My Samsung Galaxy Note 3 has such vast powers compared to my iPhone 4S that I can’t figure out how to do anything anymore…
Apple offers Photo Stream (now “iCloud Photos”) where photos taken from one’s phone show up on one’s desktop computer. After that I would copy them into regular folders and pick the ones to publish using Google’s Picasa, then push up to Google+ for sharing with friends and family.
What is the Android equivalent? All of the photos go up to Google+ automatically. But I can’t figure out how to bring them down to Picasa. The automatically uploaded directories don’t appear as folders that I can import from Google+ into Picasa. And there doesn’t seem to be a catch-all “sync everything” feature. What are people supposed to do? Once the photos are in the cloud keep them in the cloud and do all of the editing with a Web browser? The interface is very slow and cumbersome compared to the Picasa desktop app.

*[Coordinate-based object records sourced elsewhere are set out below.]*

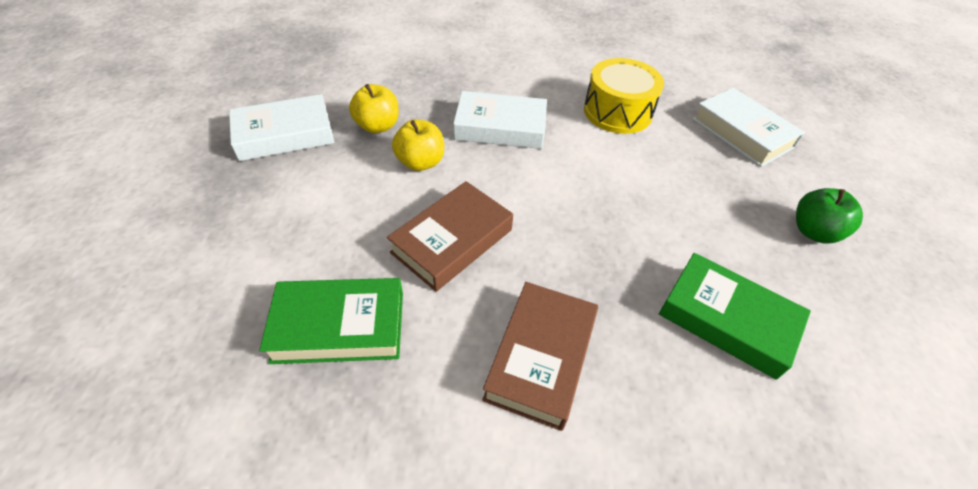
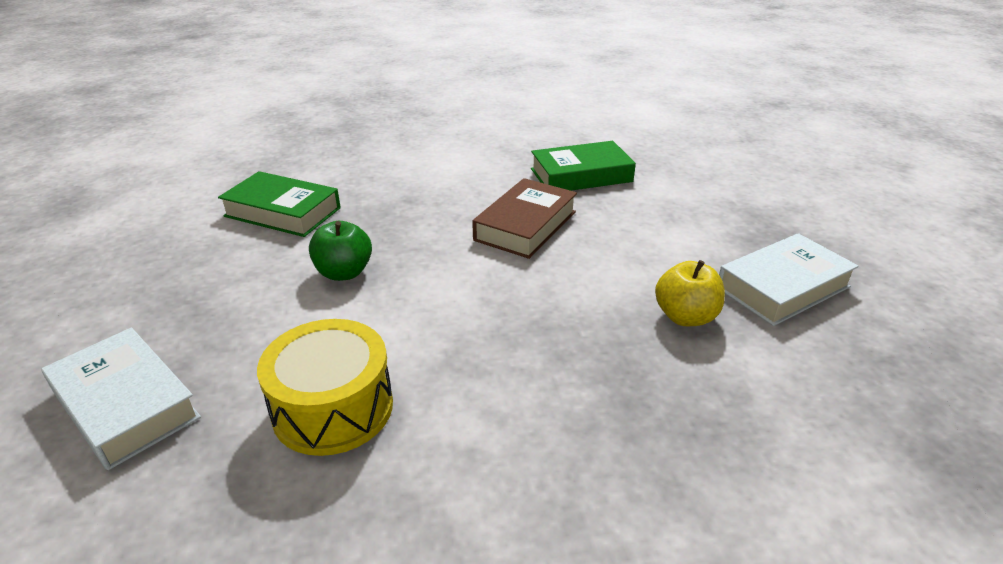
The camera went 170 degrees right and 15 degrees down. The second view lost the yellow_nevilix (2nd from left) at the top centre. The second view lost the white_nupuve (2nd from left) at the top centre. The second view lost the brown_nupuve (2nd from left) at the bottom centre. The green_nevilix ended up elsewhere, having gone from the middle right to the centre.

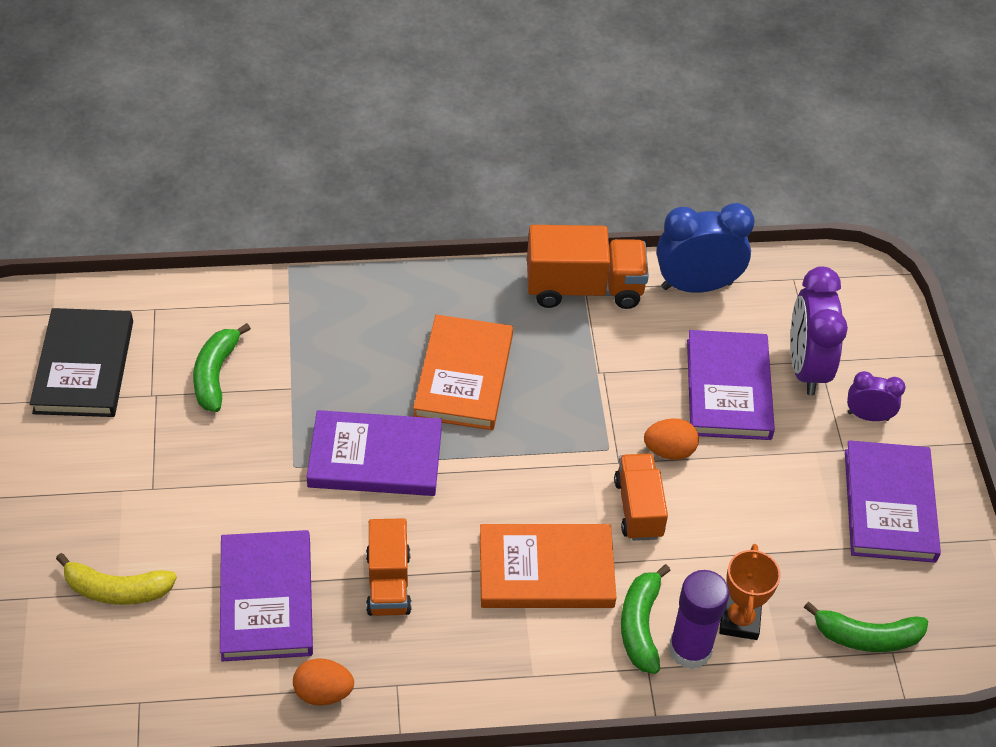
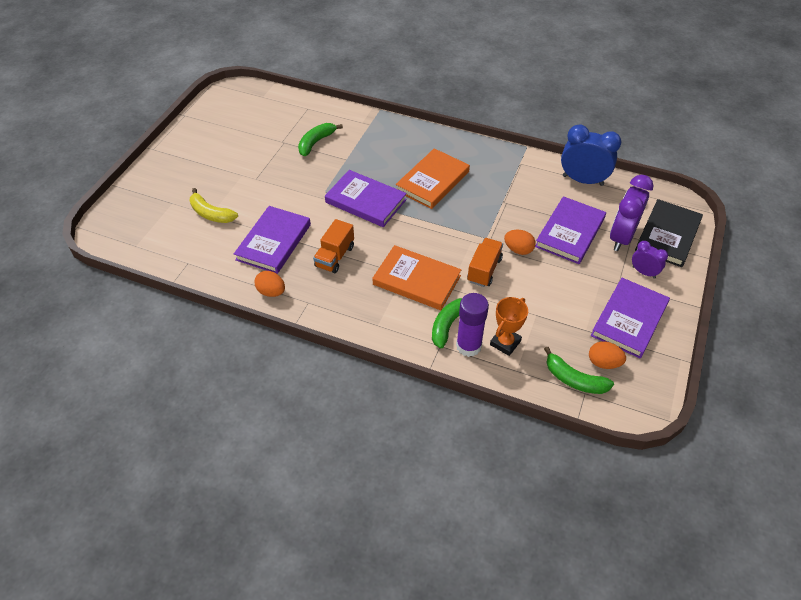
The camera went 30 degrees right and 0 degrees up. The second view lost the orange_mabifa (2nd from left) at the centre. The second view gained the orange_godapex (3rd from left) at the middle right. The black_nupuve ended up elsewhere, having gone from the middle left to the middle right.

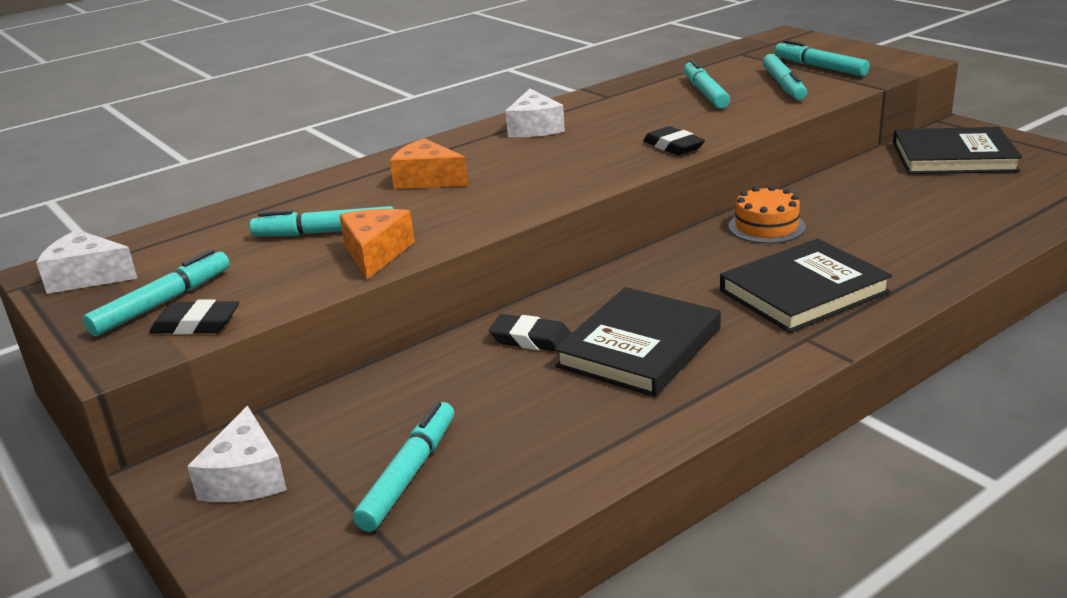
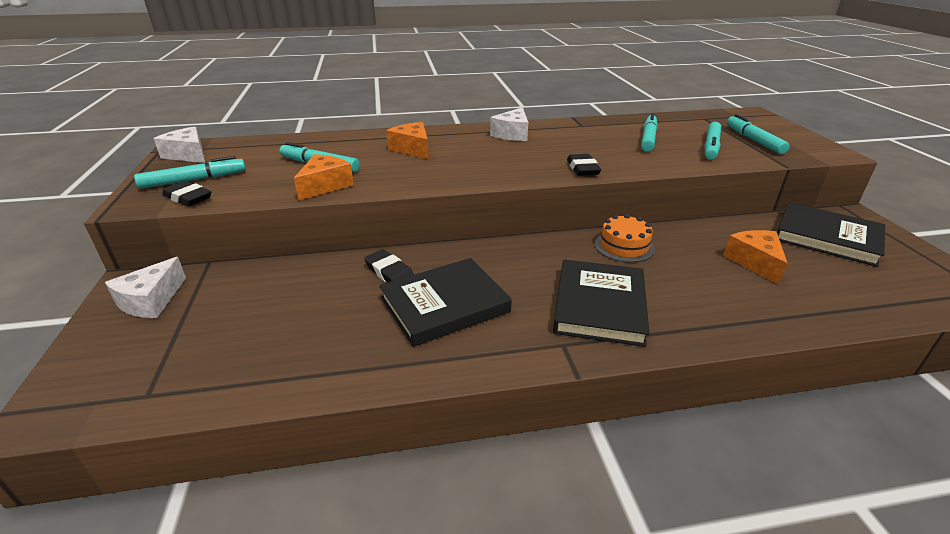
The camera went 25 degrees right and 5 degrees up. The second view lost the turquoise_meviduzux (3rd from left) at the bottom centre. The second view gained the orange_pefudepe (3rd from left) at the middle right. The black_nupuve (2nd from left) at the middle right ended up facing another way, 75 degrees counterclockwise from before.

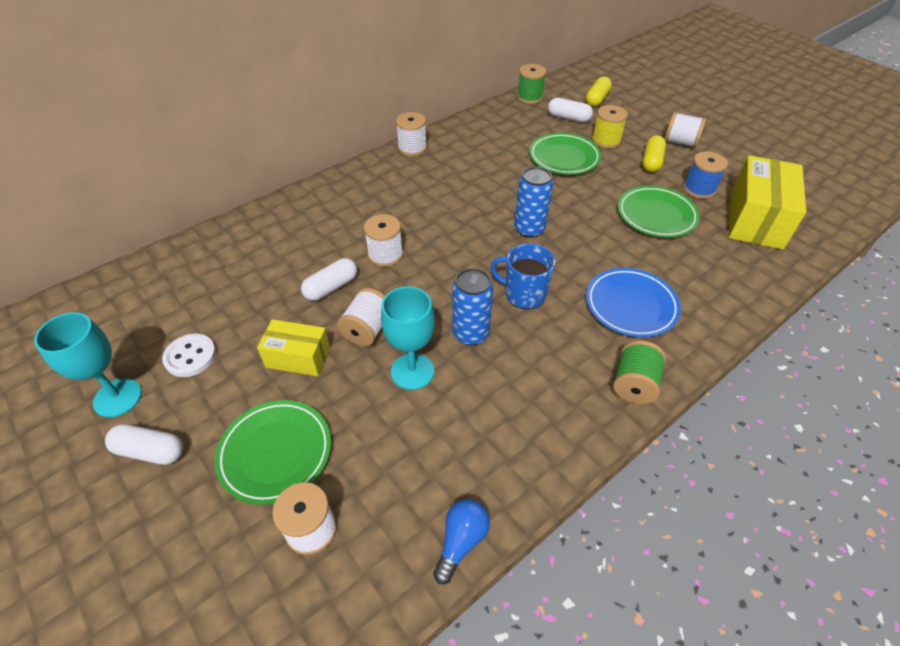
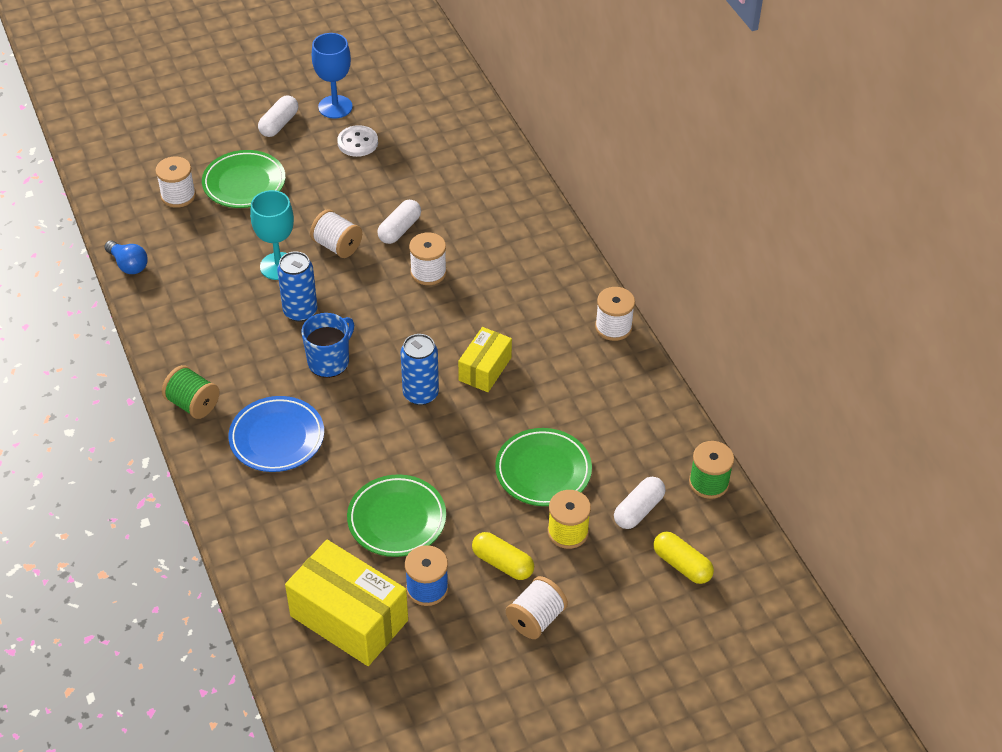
The camera went 105 degrees right and 0 degrees up. The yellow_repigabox (1st from left in the first image) ended up elsewhere, having gone from the middle left to the centre. What was the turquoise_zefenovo (1st from left) at the middle left turned into the blue_zefenovo at the top left. The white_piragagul (2nd from left) at the centre ended up facing another way, 60 degrees clockwise from before.

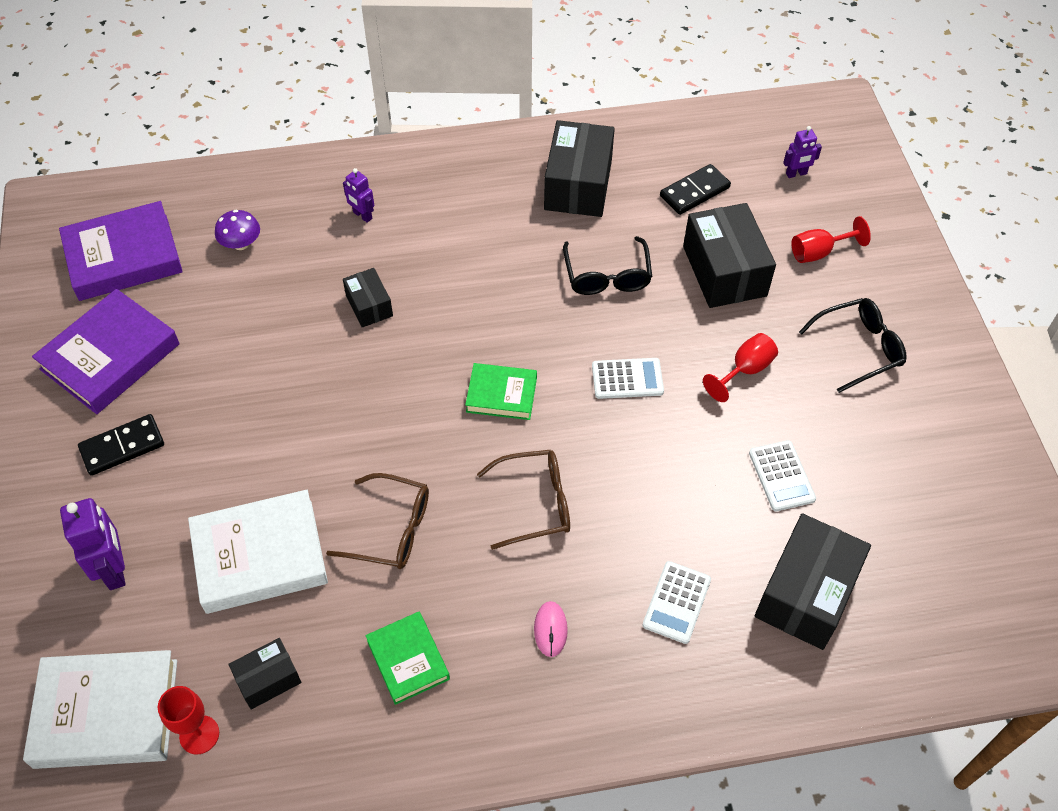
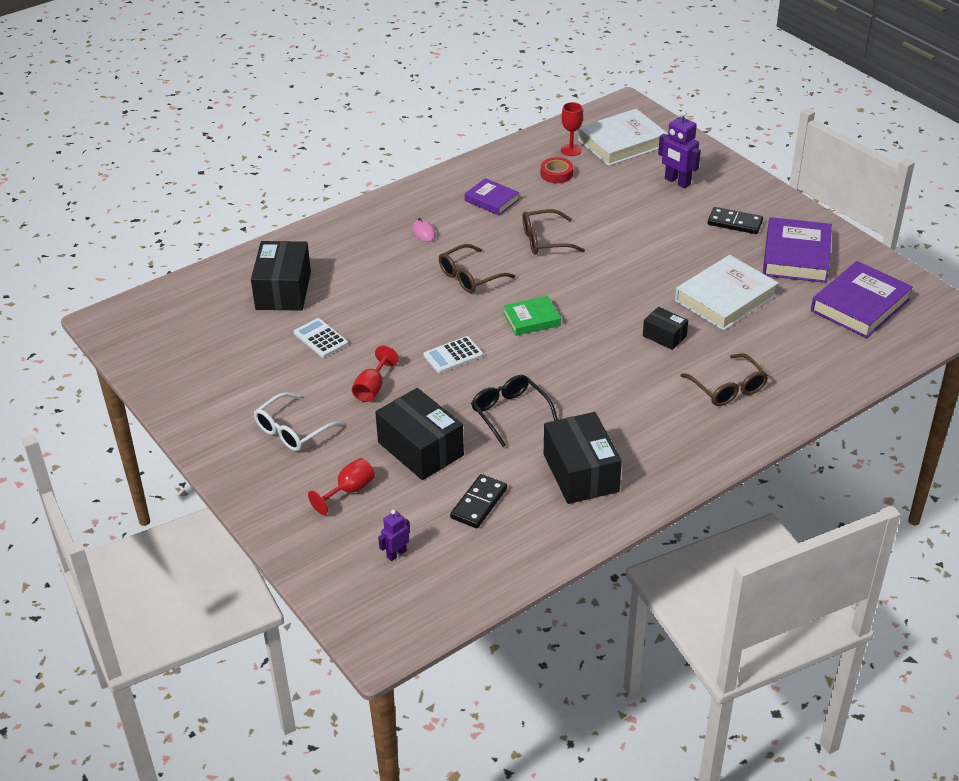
The camera went 155 degrees right and 15 degrees down. The second view lost the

One thing that seems to work pretty well is Dropbox. A single setting has everything from the phone go into “Camera Uploads” and I can use that folder the way that I used iCloud Photos (actually it seems to work better; I had trouble attaching or uploading files directly from the iCloud Photos folder, which didn’t work like other Windows directories). Somehow, though, I can’t wrap my head around the idea that I need a third party service (Dropbox) to connect two Google services (the phone and Picasa).
Am I missing something obvious?
What is the best workflow that people have found to go from the Android phone to archival directories on a Windows machine hard drive and then to push the best images up to Google+ via Picasa?